Płytki ceramiczne są trwałe i praktyczne, ale jednocześnie mogą być niesamowicie efektowne. Wystarczy spojrzeć na płytki heksagonalne – aranżacja z ich udziałem z pewnością zrobi wrażenie.

Jeśli szukamy czegoś oryginalnego, co pozwoli odświeżyć nasze wnętrza i doda im charakteru, od razu zastanówmy się nad heksagonami. Sprawdzą się na ścianie i podłodze. Mało tego, można je zastosować w każdym pomieszczeniu. Zastanówmy się, jak w ciekawy sposób można wykorzystać płytki heksagonalne.

Gdzie układać płytki heksagonalne?

Nasze możliwości w tym zakresie są wprost nieograniczone. Zacznijmy od łazienki, bo to w niej najczęściej płytki się pojawiają. Heksagony możemy ułożyć w niej na całej ścianie. Niektórzy decydują się na układanie od podłogi do połowy ściany. Bardzo ciekawy efekt można uzyskać, kiedy ciasno zamontowane płytki będą stopniowo się rozluźniać, aż na ścianie będą pojedyncze elementy, a później gładka ściana. Takie sprawiające oderwanych, czy dryfujących na ścianie płytki wyglądają fenomenalnie.

ZLECENIE PRACY 1
W którym pomieszczeniu, według tekstu o płytkach heksagonalnych, płytki pojawiają się najczęściej?
ZLECENIE PRACY 2
Kontynuuj tekst o płytkach heksagonalnych, pisząc dalej po jego ostatnim zdaniu.
Wykaz nie ma tu żadnego znaczenia.

FRAGMENTY ZBIORU DANYCH
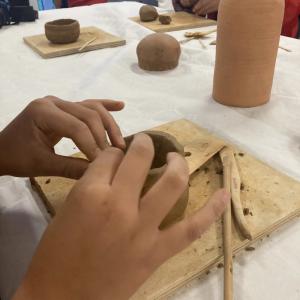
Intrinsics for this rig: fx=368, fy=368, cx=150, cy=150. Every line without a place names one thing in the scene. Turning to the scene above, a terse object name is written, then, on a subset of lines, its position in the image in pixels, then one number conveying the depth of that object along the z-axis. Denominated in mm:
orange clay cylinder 723
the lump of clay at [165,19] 1437
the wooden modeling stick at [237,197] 454
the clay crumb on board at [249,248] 449
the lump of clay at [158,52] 997
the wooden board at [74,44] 1188
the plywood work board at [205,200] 404
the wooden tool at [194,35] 1289
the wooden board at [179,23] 1405
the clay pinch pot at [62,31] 1192
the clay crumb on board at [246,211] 486
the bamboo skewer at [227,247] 389
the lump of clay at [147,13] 1477
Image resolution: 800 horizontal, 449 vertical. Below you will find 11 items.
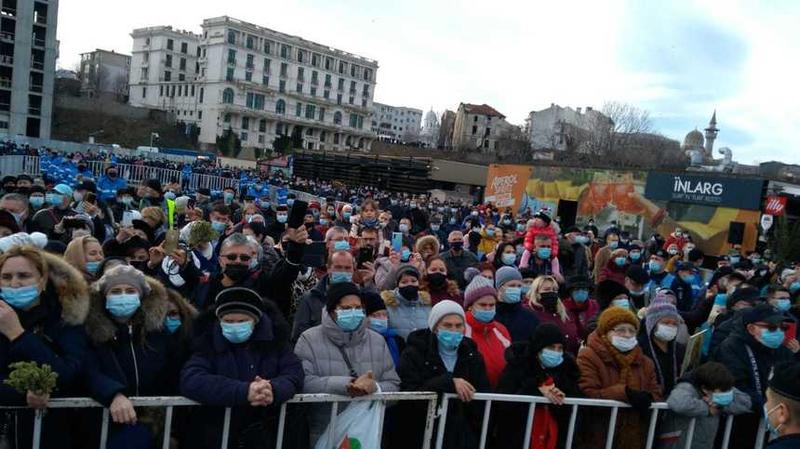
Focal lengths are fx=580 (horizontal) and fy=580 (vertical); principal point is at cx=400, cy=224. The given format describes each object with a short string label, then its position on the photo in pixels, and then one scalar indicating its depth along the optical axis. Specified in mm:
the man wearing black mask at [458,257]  7520
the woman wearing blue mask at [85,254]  4539
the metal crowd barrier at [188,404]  2900
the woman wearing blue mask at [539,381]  3896
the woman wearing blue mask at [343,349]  3672
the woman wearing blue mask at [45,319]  2816
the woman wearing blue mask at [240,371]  3164
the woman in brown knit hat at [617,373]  4082
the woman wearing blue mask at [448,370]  3762
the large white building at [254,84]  89688
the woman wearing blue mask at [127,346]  3020
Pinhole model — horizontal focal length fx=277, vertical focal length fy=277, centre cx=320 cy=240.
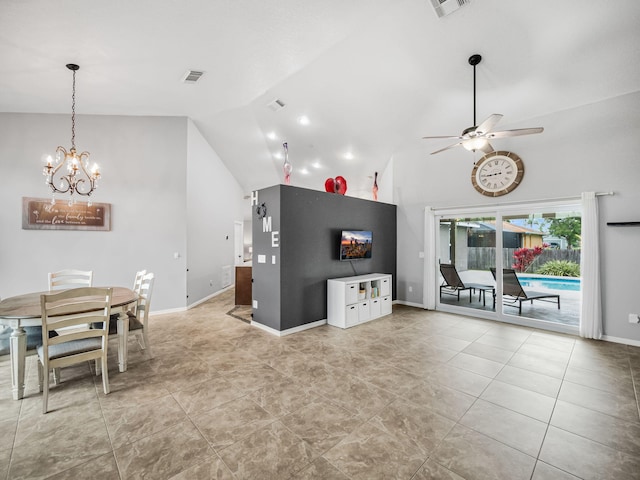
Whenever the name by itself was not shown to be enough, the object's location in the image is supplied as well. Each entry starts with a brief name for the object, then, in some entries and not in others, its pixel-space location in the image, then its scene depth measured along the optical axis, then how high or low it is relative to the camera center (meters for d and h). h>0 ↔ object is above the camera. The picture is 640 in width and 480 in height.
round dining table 2.34 -0.67
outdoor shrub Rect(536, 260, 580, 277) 4.42 -0.43
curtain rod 4.04 +0.68
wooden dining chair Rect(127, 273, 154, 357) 3.24 -0.87
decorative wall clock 4.70 +1.22
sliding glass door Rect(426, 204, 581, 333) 4.49 -0.39
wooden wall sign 4.42 +0.46
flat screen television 5.07 -0.03
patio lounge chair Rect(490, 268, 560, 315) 4.74 -0.88
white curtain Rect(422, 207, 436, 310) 5.76 -0.31
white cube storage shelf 4.59 -1.00
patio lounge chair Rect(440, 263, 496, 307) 5.43 -0.85
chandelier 3.34 +1.01
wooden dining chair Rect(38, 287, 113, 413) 2.26 -0.81
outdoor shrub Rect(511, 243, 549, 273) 4.73 -0.25
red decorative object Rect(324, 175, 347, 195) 5.43 +1.11
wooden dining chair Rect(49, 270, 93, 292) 3.63 -0.50
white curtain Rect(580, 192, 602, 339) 4.00 -0.41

WYNIK ZADANIA 1
W łazience.

WYNIK ZADANIA 2
Ten sam zabieg możemy wykorzystać w kuchni, jeżeli mamy kuchnię łączoną z jadalnią lub salonem. Sprawdzi się też w przedpokoju, albo w salonie za kanapą. W kuchni płytki heksagonalne mogą być także między blatem a szafkami. W każdym z tych pomieszczeń możemy ułożyć płytki podłogowe. Plaster miodu z pewnością będzie bardziej oryginalny niż zwykłe płytki lub panele. W przypadku płytek podłogowych zwróćmy uwagę, czy będą antypoślizgowe.

Postaw na kolorystyczne wariacje

W każdym z wymienionych wyżej pomieszczeń możemy stworzyć zupełnie inny i unikatowy wzór. Kolorów jest mnóstwo. Jeśli zamierzamy wykorzystać jeden kolor, to unikatowy kształt płytek podkreślmy kontrastujących kolorystycznie fugi. Możemy zdecydować się na płytki w jednej barwie, albo sięgnąć po kilka odcieni jednego koloru, przez co zyskamy efekt trójwymiarowości. Tak samo nie bójmy się sięgać po kolory bardzo kontrastujące, co jeszcze zwiększy wrażenie 3D. Zabiegi takie sprawdzą się i na ścianie i na podłodze.

Dzielmy sześciokąty

Już same w sobie płytki heksagonalne są oryginalne i wyraziste, ale możemy iść jeszcze dalej i sięgnąć po coś innego. Czasem w sprzedaży są płytki, które stanowią połowę lub ćwiartkę heksagonu. Decydując się na wykorzystanie trapezów lub rombów mamy gwarancję, że nikt nie stworzy podobnego wzoru, a nasza aranżacja będzie oryginalna.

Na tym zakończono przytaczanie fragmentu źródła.